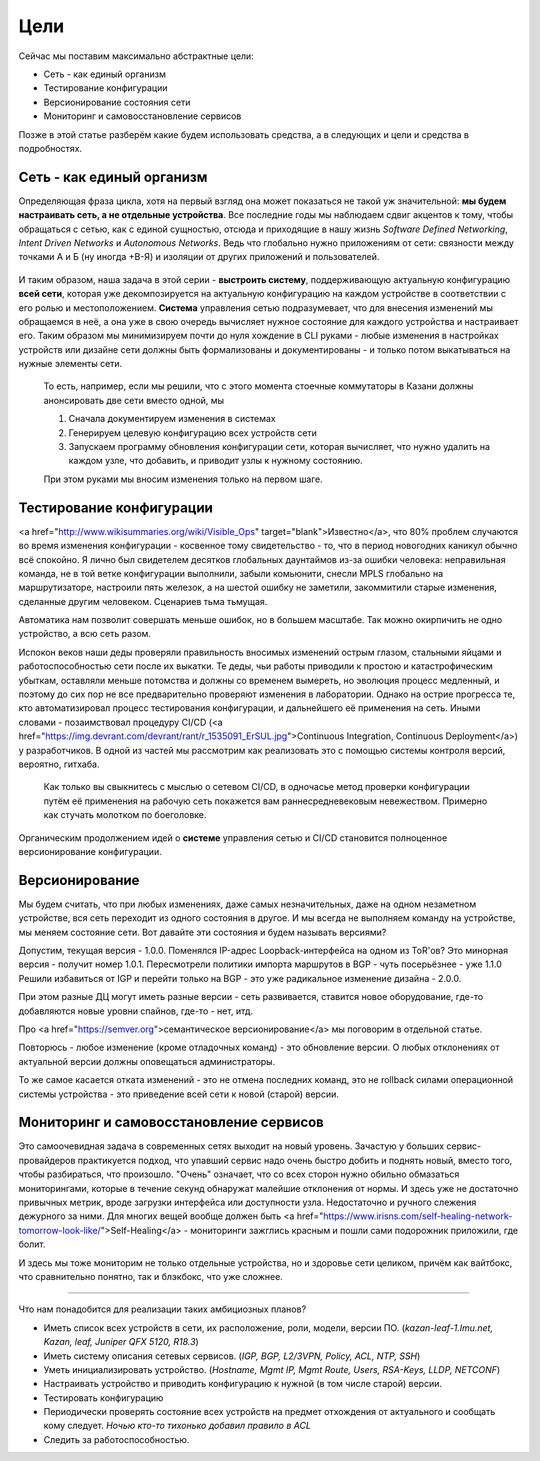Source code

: Цели
====


Сейчас мы поставим максимально абстрактные цели:

* Сеть - как единый организм
* Тестирование конфигурации
* Версионирование состояния сети
* Мониторинг и самовосстановление сервисов

Позже в этой статье разберём какие будем использовать средства, а в следующих и цели и средства в подробностях.

Сеть - как единый организм
--------------------------
Определяющая фраза цикла, хотя на первый взгляд она может показаться не такой уж значительной: **мы будем настраивать сеть, а не отдельные устройства**.   
Все последние годы мы наблюдаем сдвиг акцентов к тому, чтобы обращаться с сетью, как с единой сущностью, отсюда и приходящие в нашу жизнь *Software Defined Networking*, *Intent Driven Networks* и *Autonomous Networks*.  
Ведь что глобально нужно приложениям от сети: связности между точками А и Б (ну иногда +В-Я) и изоляции от других приложений и пользователей. 

.. figure:: https://fs.linkmeup.ru/images/adsm/0/seteviki-ne-nuzhny.jpg
       :width: 800 px
       :align: center


И таким образом, наша задача в этой серии - **выстроить систему**,  поддерживающую актуальную конфигурацию **всей сети**, которая уже декомпозируется на актуальную конфигурацию на каждом устройстве в соответствии с его ролью и местоположением.  
**Система** управления сетью подразумевает, что для внесения изменений мы обращаемся в неё, а она уже в свою очередь вычисляет нужное состояние для каждого устройства и настраивает его.  
Таким образом мы минимизируем почти до нуля хождение в CLI руками - любые изменения в настройках устройств или дизайне сети должны быть формализованы и документированы - и только потом выкатываться на нужные элементы сети.  

    То есть, например, если мы решили, что с этого момента стоечные коммутаторы в Казани должны анонсировать две сети вместо одной, мы

    #. Сначала документируем изменения в системах
    #. Генерируем целевую конфигурацию всех устройств сети
    #. Запускаем программу обновления конфигурации сети, которая вычисляет, что нужно удалить на каждом узле, что добавить, и приводит узлы к нужному состоянию.
    
    При этом руками мы вносим изменения только на первом шаге.

Тестирование конфигурации
-------------------------

<a href="http://www.wikisummaries.org/wiki/Visible_Ops" target="blank">Известно</a>, что 80% проблем случаются во время изменения конфигурации - косвенное тому свидетельство - то, что в период новогодних каникул обычно всё спокойно.  
Я лично был свидетелем десятков глобальных даунтаймов из-за ошибки человека: неправильная команда, не в той ветке конфигурации выполнили, забыли комьюнити, снесли MPLS глобально на маршрутизаторе, настроили пять железок, а на шестой ошибку не заметили, закоммитили старые изменения, сделанные другим человеком. Сценариев тьма тьмущая.  

Автоматика нам позволит совершать меньше ошибок, но в большем масштабе. Так можно окирпичить не одно устройство, а всю сеть разом.  

Испокон веков наши деды проверяли правильность вносимых изменений острым глазом, стальными яйцами и работоспособностью сети после их выкатки.  
Те деды, чьи работы приводили к простою и катастрофическим убыткам, оставляли меньше потомства и должны со временем вымереть, но эволюция процесс медленный, и поэтому до сих пор не все предварительно проверяют изменения в лаборатории.  
Однако на острие прогресса те, кто автоматизировал процесс тестирования конфигурации, и дальнейшего её применения на сеть. Иными словами - позаимствовал процедуру CI/CD (<a href="https://img.devrant.com/devrant/rant/r_1535091_ErSUL.jpg">Continuous Integration, Continuous Deployment</a>) у разработчиков.
В одной из частей мы рассмотрим как реализовать это с помощью системы контроля версий, вероятно, гитхаба.  

    Как только вы свыкнитесь с мыслью о сетевом CI/CD, в одночасье метод проверки конфигурации путём её применения на рабочую сеть покажется вам раннесредневековым невежеством. Примерно как стучать молотком по боеголовке.


Органическим продолжением идей о **системе** управления сетью и CI/CD становится полноценное версионирование конфигурации.  

Версионирование
---------------

Мы будем считать, что при любых изменениях, даже самых незначительных, даже на одном незаметном устройстве, вся сеть переходит из одного состояния в другое.
И мы всегда не выполняем команду на устройстве, мы меняем состояние сети. 
Вот давайте эти состояния и будем называть версиями?

Допустим, текущая версия - 1.0.0.
Поменялся IP-адрес Loopback-интерфейса на одном из ToR'ов? Это минорная версия - получит номер 1.0.1.
Пересмотрели политики импорта маршрутов в BGP - чуть посерьёзнее - уже 1.1.0
Решили избавиться от IGP и перейти только на BGP - это уже радикальное изменение дизайна - 2.0.0.

При этом разные ДЦ могут иметь разные версии - сеть развивается, ставится новое оборудование, где-то добавляются новые уровни спайнов, где-то - нет, итд.

Про <a href="https://semver.org">семантическое версионирование</a> мы поговорим в отдельной статье.

Повторюсь - любое изменение (кроме отладочных команд) - это обновление версии. О любых отклонениях от актуальной версии должны оповещаться администраторы.

То же самое касается отката изменений - это не отмена последних команд, это не rollback силами операционной системы устройства - это приведение всей сети к новой (старой) версии. 

Мониторинг и самовосстановление сервисов
----------------------------------------
Это самоочевидная задача в современных сетях выходит на новый уровень.
Зачастую у больших сервис-провайдеров практикуется подход, что упавший сервис надо очень быстро добить и поднять новый, вместо того, чтобы разбираться, что произошло.
"Очень" означает, что со всех сторон нужно обильно обмазаться мониторингами, которые в течение секунд обнаружат малейшие отклонения  от нормы.
И здесь уже не достаточно привычных метрик, вроде загрузки интерфейса или доступности узла. Недостаточно и ручного слежения дежурного за ними.
Для многих вещей вообще должен быть <a href="https://www.irisns.com/self-healing-network-tomorrow-look-like/">Self-Healing</a> - мониторинги зажглись красным и пошли сами подорожник приложили, где болит.

И здесь мы тоже мониторим не только отдельные устройства, но и здоровье сети целиком, причём как вайтбокс, что сравнительно понятно, так и блэкбокс, что уже сложнее.

----

Что нам понадобится для реализации таких амбициозных планов?

* Иметь список всех устройств в сети, их расположение, роли, модели, версии ПО.
  (*kazan-leaf-1.lmu.net, Kazan, leaf, Juniper QFX 5120, R18.3*)
* Иметь систему описания сетевых сервисов.  
  (*IGP, BGP, L2/3VPN, Policy, ACL, NTP, SSH*)
* Уметь инициализировать устройство.  
  (*Hostname, Mgmt IP, Mgmt Route, Users, RSA-Keys, LLDP, NETCONF*)
* Настраивать устройство и приводить конфигурацию к нужной (в том числе старой) версии.
* Тестировать конфигурацию
* Периодически проверять состояние всех устройств на предмет отхождения от актуального и сообщать кому следует.
  *Ночью кто-то тихонько добавил правило в ACL*
* Следить за работоспособностью.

+===+

* WHAT THE EXERCISE ASKS:
Which lines of the records above hold the word "Тестирование"? Copy each of them.

* EXERCISE RESULT:
* Тестирование конфигурации
Тестирование конфигурации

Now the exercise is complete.